By now you should feel pretty good working with strings, arrays and hashes. We’ll do a couple of classic “intro to programming” problems in the next few lessons to help solidify your knowledge and get warmed up to working on small projects. You’ll need to rely on some of your basic knowledge of conditionals and flow control from the prep work but you shouldn’t need to do anything you haven’t seen before.

If you want to actually write and run your own Ruby code, you can either use IRB from the command line (type irb after the prompt), or run it from a script file using $ ruby ./your_file_name_in_the_current_directory.rb, or use the online editor at replit.com.

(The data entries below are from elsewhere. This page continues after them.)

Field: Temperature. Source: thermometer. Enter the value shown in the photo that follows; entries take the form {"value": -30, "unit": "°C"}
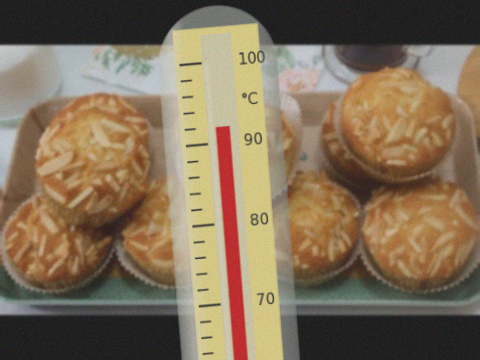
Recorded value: {"value": 92, "unit": "°C"}
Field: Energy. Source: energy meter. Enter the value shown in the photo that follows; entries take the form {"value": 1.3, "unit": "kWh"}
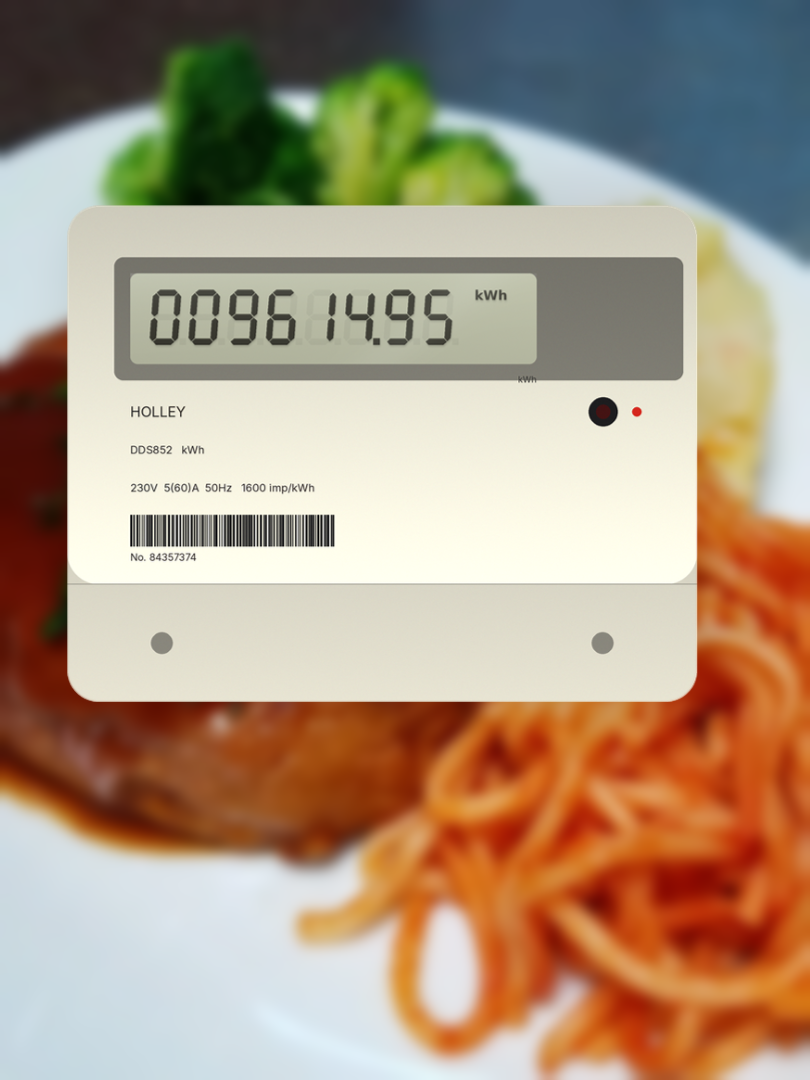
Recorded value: {"value": 9614.95, "unit": "kWh"}
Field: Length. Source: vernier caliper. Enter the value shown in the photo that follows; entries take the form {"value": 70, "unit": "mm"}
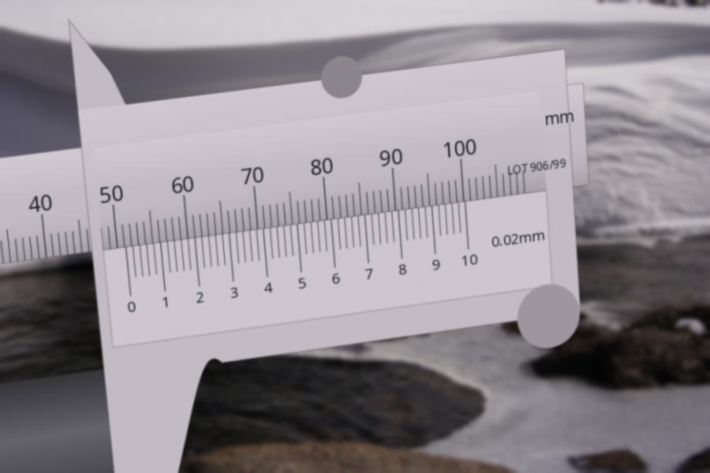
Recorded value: {"value": 51.2, "unit": "mm"}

Implement a method #substrings that takes a word as the first argument and then an array of valid substrings (your dictionary) as the second argument. It should return a hash listing each substring (case insensitive) that was found in the original string and how many times it was found.

  > dictionary = ["below","down","go","going","horn","how","howdy","it","i","low","own","part","partner","sit"]
  => ["below","down","go","going","horn","how","howdy","it","i","low","own","part","partner","sit"]
  > substrings("below", dictionary)
  => { "below" => 1, "low" => 1 }

Next, make sure your method can handle multiple words:

  > substrings("Howdy partner, sit down! How's it going?", dictionary)
  => { "down" => 1, "go" => 1, "going" => 1, "how" => 2, "howdy" => 1, "it" => 2, "i" => 3, "own" => 1, "part" => 1, "partner" => 1, "sit" => 1 }

Please note the order of your keys might be different.

Quick Tips:

  • Recall how to turn strings into arrays and arrays into strings.